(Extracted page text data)
◆ ◆ ◆ ◆ ◆

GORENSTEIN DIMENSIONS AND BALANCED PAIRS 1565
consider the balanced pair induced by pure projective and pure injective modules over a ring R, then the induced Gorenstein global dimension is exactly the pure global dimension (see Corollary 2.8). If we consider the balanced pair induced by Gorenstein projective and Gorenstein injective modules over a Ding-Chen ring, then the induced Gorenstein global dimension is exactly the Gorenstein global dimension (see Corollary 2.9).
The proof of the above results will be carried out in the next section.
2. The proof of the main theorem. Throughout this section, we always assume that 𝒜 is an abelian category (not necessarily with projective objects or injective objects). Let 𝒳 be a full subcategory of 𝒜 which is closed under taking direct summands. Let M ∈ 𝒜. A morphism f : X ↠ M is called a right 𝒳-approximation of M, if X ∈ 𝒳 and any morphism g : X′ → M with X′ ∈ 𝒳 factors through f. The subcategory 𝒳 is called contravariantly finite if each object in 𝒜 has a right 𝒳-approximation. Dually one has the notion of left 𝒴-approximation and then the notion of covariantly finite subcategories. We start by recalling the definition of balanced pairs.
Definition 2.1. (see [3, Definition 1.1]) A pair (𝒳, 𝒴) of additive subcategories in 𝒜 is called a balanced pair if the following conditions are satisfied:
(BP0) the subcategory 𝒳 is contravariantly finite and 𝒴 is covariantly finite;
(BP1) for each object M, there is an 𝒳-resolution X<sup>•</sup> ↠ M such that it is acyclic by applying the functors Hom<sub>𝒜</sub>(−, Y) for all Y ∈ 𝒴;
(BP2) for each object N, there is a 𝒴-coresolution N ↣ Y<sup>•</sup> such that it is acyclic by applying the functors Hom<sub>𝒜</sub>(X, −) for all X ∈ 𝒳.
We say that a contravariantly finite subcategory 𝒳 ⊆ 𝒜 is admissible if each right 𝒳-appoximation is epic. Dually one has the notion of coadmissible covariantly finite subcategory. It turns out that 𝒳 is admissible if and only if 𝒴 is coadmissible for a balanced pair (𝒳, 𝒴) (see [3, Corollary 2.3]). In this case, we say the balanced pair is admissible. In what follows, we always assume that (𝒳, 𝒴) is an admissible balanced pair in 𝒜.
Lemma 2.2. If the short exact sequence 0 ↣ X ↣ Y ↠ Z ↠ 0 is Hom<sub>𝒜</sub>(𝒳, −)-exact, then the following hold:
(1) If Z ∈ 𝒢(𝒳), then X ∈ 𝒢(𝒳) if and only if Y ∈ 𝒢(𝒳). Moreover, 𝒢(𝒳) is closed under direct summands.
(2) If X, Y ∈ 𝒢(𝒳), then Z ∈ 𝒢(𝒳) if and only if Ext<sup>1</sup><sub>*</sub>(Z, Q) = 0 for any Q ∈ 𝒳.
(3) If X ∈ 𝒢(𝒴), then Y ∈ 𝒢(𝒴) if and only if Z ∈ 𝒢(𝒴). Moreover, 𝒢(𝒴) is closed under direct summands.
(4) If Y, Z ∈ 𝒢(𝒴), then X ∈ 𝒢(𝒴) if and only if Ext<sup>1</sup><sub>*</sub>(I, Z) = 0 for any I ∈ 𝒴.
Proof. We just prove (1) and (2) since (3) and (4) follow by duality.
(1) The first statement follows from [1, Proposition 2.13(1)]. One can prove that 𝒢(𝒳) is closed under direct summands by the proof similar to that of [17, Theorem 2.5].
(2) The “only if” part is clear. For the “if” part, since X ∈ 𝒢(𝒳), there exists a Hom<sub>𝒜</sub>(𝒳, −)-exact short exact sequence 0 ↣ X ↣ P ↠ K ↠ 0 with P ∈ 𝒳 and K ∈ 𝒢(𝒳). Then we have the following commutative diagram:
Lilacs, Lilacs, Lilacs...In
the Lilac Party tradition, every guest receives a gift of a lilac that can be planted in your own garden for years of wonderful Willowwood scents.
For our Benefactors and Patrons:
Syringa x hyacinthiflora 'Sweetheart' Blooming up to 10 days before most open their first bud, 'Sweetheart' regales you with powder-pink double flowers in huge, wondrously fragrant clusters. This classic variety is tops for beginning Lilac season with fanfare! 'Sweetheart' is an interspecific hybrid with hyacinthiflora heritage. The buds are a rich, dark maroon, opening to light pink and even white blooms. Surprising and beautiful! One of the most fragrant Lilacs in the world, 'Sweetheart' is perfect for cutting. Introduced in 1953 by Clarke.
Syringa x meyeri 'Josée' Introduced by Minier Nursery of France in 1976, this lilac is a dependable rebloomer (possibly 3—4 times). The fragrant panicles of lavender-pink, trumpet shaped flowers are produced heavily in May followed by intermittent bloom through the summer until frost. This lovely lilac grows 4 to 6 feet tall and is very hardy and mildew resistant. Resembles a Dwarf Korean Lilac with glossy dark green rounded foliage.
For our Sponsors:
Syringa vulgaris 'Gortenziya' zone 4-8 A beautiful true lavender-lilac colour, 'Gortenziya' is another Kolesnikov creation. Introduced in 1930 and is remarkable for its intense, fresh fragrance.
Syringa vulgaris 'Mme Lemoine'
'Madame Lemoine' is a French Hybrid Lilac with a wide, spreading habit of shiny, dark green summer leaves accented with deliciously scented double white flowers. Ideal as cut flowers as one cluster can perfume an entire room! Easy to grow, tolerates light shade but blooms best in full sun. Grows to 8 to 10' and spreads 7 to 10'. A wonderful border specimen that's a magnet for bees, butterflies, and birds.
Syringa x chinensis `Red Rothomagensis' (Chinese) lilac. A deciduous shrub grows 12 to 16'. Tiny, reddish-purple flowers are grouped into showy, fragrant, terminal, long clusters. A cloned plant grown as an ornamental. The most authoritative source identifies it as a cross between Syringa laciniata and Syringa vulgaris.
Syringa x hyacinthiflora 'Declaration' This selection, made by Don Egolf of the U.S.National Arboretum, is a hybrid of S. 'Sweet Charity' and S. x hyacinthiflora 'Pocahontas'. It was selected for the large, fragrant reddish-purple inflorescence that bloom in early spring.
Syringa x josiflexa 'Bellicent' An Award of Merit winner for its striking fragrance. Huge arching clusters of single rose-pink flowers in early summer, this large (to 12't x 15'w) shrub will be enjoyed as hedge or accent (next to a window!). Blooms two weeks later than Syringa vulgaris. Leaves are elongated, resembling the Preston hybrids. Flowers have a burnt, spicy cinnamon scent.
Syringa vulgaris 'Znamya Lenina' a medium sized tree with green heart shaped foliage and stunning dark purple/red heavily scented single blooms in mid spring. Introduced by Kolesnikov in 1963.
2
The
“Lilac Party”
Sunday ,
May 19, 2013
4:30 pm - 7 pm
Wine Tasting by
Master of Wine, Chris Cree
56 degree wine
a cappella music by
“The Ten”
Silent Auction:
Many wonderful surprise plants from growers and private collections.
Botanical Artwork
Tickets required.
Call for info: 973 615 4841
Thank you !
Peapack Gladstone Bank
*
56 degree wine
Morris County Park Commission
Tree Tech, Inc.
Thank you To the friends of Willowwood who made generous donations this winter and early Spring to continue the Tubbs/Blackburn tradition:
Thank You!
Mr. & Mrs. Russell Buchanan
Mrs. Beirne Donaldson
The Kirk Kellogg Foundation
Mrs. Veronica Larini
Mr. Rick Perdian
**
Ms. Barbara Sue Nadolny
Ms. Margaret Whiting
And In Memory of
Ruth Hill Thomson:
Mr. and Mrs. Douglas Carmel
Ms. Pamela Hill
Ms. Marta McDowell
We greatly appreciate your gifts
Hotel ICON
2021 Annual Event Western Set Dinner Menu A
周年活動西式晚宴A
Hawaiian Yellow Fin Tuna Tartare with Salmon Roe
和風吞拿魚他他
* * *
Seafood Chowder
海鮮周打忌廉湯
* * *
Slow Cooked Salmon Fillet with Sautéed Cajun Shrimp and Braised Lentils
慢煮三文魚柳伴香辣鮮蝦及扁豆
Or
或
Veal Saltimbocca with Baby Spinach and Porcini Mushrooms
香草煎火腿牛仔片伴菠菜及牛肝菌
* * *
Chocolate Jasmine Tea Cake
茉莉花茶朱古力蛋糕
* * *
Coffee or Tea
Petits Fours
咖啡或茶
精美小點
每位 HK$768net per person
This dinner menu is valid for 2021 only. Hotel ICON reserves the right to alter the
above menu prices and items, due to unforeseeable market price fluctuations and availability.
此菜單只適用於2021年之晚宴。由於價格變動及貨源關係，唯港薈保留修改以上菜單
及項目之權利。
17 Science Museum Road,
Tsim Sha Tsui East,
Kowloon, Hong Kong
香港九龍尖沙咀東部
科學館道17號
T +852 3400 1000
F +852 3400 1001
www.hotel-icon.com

◆ ◆ ◆ ◆ ◆

» **Work to complete**: Each line of the data above that contains "Willowwood" counts once; report the total alone.

» **Solution**: 2